== Description of the task ==
In the article on Antarctic killer whales, which type of seal did the whales identify and attack almost exclusively?

Two scientists from the federal research center in La Jolla have documented killer whale behaviors such as cooperative hunting and prey-handling that rarely have been seen before. Their work in the Antarctic is being featured in National Geographic and a new BBC special called "Frozen Planet."
A newly released scientific journal paper by Robert Pitman and John Durban for the first time publishes the results of a directed study on the feeding habits of pack ice killer whales near the South Pole. They work at the Southwest Fisheries Science Center, an outpost of the National Marine Fisheries Service. The agency's science programs are designed to improve understanding and management of the world's oceans.
Pitman and Durban tracked the enigmatic black-and-white creatures in the Antarctic during January 2009, and their recent paper in the journal Marine Mammal Science describes new or refined insights into killer whale behavior. It was the first focused study of orca feeding in the Antarctic.
It says whales hunt in packs and routinely use their huge bodies to create waves that wash seals off floating patches of ice or break the ice into smaller pieces so the prey is more vulnerable to another attack.
Once seals were forced into the icy water, the whales worked as a team to keep it from escaping. For instance, they seemed to try to confuse the seal by creating water turbulence with their flukes and blowing water through their blow holes.
Orcas also seem to discriminate between types of prey. “These killer whales would identify and then attack Weddell seals almost exclusively, even though they made up only about 15 percent of the available seal population,” Pitman said.
The killer whale -- known as Orcinus orca by scientists -- occurs in all the world's oceans and may be the most widespread vertebrate on earth. It's considered to be a single species worldwide but research by the fisheries service in Antarctic waters shows there are at least three different-looking forms or "ecotypes" of killer whales that appear to target Minke whales, ice seals and fish, respectively. Recent genetic work suggests that these represent at least three different species.

== Data extract ==
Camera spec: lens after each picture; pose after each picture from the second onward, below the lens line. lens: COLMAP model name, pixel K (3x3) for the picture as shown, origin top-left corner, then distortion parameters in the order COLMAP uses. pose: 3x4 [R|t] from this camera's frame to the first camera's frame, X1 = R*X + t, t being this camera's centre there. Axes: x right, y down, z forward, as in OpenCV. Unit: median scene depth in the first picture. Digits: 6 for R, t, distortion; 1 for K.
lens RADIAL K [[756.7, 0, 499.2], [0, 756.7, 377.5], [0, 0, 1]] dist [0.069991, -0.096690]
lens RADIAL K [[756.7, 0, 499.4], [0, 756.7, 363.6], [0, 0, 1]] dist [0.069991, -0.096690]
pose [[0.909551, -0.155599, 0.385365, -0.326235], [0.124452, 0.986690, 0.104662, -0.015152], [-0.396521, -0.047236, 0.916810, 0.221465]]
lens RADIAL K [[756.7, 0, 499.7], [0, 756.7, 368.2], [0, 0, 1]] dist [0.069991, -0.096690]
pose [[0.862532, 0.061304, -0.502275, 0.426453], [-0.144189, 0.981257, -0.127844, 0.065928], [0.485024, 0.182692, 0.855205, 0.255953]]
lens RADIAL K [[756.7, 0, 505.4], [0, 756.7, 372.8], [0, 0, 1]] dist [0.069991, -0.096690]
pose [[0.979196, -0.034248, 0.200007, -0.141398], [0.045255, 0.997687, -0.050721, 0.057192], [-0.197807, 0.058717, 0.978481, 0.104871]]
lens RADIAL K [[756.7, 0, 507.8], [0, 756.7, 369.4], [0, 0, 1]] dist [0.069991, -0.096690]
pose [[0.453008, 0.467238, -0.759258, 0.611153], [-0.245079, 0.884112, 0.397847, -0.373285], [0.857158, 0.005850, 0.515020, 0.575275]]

== Task response ==
Weddell seals